- [ACTIVITY] Check each line of the data for "Bharatiya", then give the number of lines that have it, without any other words.

**** DATA FOR THE TASK

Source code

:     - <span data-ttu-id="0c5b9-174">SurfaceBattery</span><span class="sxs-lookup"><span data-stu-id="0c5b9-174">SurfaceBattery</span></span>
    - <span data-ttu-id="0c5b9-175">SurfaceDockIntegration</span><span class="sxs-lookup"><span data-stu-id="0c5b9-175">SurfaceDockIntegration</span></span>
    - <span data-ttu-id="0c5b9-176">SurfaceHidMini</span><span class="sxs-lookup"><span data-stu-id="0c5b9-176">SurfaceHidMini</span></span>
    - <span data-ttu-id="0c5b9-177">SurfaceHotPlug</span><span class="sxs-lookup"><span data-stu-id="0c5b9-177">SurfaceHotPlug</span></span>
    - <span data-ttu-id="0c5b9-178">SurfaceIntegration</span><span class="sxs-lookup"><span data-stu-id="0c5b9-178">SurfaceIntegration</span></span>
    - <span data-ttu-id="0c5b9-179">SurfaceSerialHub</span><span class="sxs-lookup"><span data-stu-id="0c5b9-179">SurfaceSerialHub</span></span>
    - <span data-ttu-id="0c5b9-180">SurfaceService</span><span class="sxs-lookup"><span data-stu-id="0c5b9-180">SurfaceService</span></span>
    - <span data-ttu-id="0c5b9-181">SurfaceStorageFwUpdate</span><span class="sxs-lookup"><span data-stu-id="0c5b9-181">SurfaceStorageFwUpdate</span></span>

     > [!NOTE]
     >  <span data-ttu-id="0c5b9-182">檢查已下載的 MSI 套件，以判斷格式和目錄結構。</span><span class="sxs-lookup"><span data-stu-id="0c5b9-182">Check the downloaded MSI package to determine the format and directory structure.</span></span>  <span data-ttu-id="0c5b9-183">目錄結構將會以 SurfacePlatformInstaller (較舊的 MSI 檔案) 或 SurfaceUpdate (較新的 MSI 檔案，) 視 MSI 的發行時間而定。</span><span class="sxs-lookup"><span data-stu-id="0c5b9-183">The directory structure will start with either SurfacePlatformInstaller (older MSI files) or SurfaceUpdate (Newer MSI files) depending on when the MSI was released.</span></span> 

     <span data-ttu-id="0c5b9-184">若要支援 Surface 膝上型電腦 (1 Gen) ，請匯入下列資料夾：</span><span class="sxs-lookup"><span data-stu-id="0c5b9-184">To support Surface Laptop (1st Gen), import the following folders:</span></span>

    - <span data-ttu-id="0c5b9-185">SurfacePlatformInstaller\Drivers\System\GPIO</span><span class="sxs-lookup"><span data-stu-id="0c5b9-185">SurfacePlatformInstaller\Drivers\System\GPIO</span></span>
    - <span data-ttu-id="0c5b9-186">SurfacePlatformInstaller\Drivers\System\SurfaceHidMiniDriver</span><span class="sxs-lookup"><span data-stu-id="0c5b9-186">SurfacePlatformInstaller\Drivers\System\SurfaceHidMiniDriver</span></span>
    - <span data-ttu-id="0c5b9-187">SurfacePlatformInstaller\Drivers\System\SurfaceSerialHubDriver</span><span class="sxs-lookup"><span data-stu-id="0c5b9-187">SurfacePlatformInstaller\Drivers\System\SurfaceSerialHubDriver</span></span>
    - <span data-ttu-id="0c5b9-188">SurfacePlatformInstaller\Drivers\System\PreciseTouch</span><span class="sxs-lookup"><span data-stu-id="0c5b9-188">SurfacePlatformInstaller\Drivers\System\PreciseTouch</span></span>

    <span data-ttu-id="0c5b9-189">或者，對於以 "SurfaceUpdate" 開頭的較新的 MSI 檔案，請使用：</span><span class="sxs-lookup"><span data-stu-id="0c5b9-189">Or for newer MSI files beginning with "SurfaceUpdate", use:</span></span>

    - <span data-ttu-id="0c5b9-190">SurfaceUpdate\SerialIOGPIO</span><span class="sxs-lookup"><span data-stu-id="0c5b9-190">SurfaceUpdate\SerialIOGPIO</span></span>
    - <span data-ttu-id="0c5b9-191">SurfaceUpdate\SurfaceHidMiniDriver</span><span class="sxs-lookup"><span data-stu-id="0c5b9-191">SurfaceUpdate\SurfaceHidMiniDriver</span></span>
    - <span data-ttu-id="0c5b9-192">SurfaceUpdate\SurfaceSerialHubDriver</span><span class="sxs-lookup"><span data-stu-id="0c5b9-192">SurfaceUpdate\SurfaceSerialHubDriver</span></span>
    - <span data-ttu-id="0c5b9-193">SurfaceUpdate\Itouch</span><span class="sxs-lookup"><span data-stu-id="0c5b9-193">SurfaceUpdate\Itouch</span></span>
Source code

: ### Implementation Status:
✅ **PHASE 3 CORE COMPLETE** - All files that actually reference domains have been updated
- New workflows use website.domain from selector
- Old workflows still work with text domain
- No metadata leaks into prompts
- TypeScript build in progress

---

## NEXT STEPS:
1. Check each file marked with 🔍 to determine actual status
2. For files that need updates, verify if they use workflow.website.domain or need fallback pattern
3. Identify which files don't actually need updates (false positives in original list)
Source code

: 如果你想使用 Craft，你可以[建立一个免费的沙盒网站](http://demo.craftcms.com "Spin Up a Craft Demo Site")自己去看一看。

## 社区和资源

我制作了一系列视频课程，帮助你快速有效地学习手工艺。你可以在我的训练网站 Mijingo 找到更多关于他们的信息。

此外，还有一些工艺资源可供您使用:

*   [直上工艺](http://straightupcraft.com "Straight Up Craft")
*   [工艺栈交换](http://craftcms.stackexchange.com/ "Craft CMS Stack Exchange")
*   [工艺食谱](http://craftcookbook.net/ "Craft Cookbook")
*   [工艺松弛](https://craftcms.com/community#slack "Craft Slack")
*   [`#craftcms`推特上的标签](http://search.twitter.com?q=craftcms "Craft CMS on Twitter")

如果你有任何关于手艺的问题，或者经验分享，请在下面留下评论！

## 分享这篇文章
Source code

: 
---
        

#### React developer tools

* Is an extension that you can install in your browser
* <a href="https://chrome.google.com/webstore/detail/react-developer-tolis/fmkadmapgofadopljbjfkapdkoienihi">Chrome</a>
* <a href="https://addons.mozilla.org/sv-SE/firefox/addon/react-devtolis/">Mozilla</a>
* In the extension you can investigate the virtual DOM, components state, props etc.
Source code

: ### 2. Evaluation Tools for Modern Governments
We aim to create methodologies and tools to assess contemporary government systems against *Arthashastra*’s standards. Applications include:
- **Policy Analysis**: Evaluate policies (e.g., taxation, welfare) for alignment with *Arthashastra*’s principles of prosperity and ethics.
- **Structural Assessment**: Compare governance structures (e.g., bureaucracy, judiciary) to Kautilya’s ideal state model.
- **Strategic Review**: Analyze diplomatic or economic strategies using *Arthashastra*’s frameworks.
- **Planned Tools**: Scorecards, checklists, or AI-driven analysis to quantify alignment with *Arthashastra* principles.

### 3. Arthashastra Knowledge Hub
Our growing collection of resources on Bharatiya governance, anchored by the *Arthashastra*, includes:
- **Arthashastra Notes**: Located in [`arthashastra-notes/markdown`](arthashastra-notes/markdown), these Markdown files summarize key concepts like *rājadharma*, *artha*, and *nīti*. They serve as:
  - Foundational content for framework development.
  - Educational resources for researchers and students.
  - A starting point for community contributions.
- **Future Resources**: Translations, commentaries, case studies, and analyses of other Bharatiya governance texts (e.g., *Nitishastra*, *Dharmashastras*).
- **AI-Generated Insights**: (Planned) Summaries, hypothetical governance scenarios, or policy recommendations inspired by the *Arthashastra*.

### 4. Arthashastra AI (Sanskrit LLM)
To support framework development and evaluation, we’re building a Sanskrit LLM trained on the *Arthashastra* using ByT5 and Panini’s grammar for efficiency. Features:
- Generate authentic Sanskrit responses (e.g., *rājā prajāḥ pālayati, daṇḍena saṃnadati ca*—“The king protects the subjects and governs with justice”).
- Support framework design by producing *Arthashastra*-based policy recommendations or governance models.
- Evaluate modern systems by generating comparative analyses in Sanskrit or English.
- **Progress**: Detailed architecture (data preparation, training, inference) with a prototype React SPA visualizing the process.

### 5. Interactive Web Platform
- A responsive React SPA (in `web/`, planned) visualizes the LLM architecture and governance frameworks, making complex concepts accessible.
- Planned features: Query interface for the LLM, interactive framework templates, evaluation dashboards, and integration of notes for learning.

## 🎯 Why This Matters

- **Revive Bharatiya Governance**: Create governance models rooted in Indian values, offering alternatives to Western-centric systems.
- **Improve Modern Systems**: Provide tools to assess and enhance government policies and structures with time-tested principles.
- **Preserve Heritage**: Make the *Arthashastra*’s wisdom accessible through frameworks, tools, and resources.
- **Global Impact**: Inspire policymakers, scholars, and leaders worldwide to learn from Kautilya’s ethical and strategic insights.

********

- [EXERCISE RESULT] 3